The structure of ZEA is a phenolic resorcylic acid lactone and is extremely similar to the estradiol structure. There are various forms, with at least seven derivatives identified just with corn, alone. They have all been shown to impact estrogen receptors. It has a melting point of 164 °C (328 °F), and solubility in water is very limited (0.002g/100mL). However, it is soluble in various solutions, particularly in aqueous alkali. ZEA is fairly heat stable but can be partially destroyed with extrusion cooking. The heat degradation is dependent on the solution it is in, but overall, it is completely degraded at 225 °C (437 °F). It is half-life from oral dosage is approximately 86 hours in swine, and 72 hours in hens. Not much information exists on humans except for one study by Mukherjee et al. where it was estimated to be around 11.98 hours in young girls. It has been shown to bioaccumulate within adipose tissue and reproductive tissue of females, and interstitial cells within the testes.
Ingestion or inhalation seems to be the most common routes of exposure, though ZEA does have the ability to permeate through human skin. Absorption of ZEA occurs within the intestinal lumen for most animals. In swine observations, somewhere between 80-85% was absorbed through a single dose. ZEA is mainly conjugated through glucaronidation in the liver and the intestinal mucosa. It then goes through enterohepatic circulation and biliary excretion, with stool being the major route of elimination. Rumen and microbiota metabolism is also a potential; however, this is dependent on absorption, enzymes, and receptor availability and/or presence in particular species.

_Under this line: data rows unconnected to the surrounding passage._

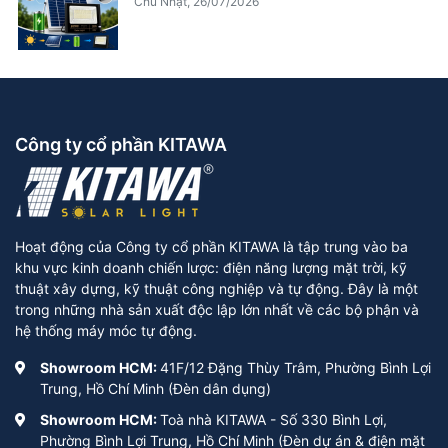
Chủ Nhật, 26/07/2026
Công ty cổ phần KITAWA
Hoạt động của Công ty cổ phần KITAWA là tập trung vào ba
khu vực kinh doanh chiến lược: điện năng lượng mặt trời, kỹ
thuật xây dựng, kỹ thuật công nghiệp và tự động. Đây là một
trong những nhà sản xuất độc lập lớn nhất về các bộ phận và
hệ thống máy móc tự động.
Showroom HCM:
41F/12 Đặng Thùy Trâm, Phường Bình Lợi
Trung, Hồ Chí Minh (Đèn dân dụng)
Showroom HCM:
Toà nhà KITAWA - Số 330 Bình Lợi,
Phường Bình Lợi Trung, Hồ Chí Minh (Đèn dự án & điện mặt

Citrinin (CTN) is likely the second most common mycotoxin to be reported, but unfortunately it has the least amount of recognition in the literature. It is very common to find alongside OTA, especially since they typically come from the same species (Aspergillus niger). General ranges found for positive results are below a hundred.

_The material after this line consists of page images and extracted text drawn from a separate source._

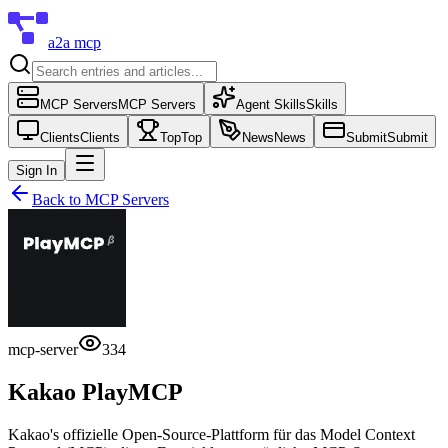
a2a mcp
MCP Servers
MCP Servers
Agent Skills
Skills
Clients
Clients
Top
Top
News
News
Submit
Submit
Sign In
Back to
MCP Servers
mcp-server
334
Kakao PlayMCP
Kakao's offizielle Open-Source-Plattform für das Model Context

The mechanism of action for CTN toxicity is not as well understood as the other mycotoxins. It has been found to cause oxidative stress and increased permeability of mitochondrial membranes, however, not cellular membranes themselves. In these mitochondrial preparations, CTN inhibited succinate oxidase and NADH oxidase, while also completely inhibiting cellular respiration. The target organ appears to be the kidney in a variety of phylums. Embryocidal, fetotoxic, and genotoxic have been suspected, and proven in some organisms. Immunotoxicity and hepatotoxicity is also a potential, but data is lacking. When CTN and OTA are together within the system, they work cooperatively in reducing the activity of RNA synthesis in the renal tissue.
CTN is a polyketide mycotoxin that is insoluble in cold water, barely soluble in hot water, and soluble in polar organic solvents. It can breakdown in acidic and alkaline solutions. CIT’s melting point is around 100 °C (212 °F). Relative to other mycotoxins, CTN is fairly heat sensitive, and unstable in temperature elevations. When heated (>175 °C, in dry conditions, >100 °C in water), it has the potential to degrade to CIT H1, which is more toxic, and CIT H2, which is less toxic, than CTN. It also has a short half-life in the human blood (~9 hours), and in urine (6-8 hours), and for this reason, it is thought it does not bioaccumulate in organisms unless there is repeated, large exposures.
Oral, inhalation, and skin tend to be the major routes of exposure. Unfortunately, there is very limited data as to the exact route and elimination of CIT in humans, however excretion moves through the kidney’s, which is where it has the potential to bioaccumulate.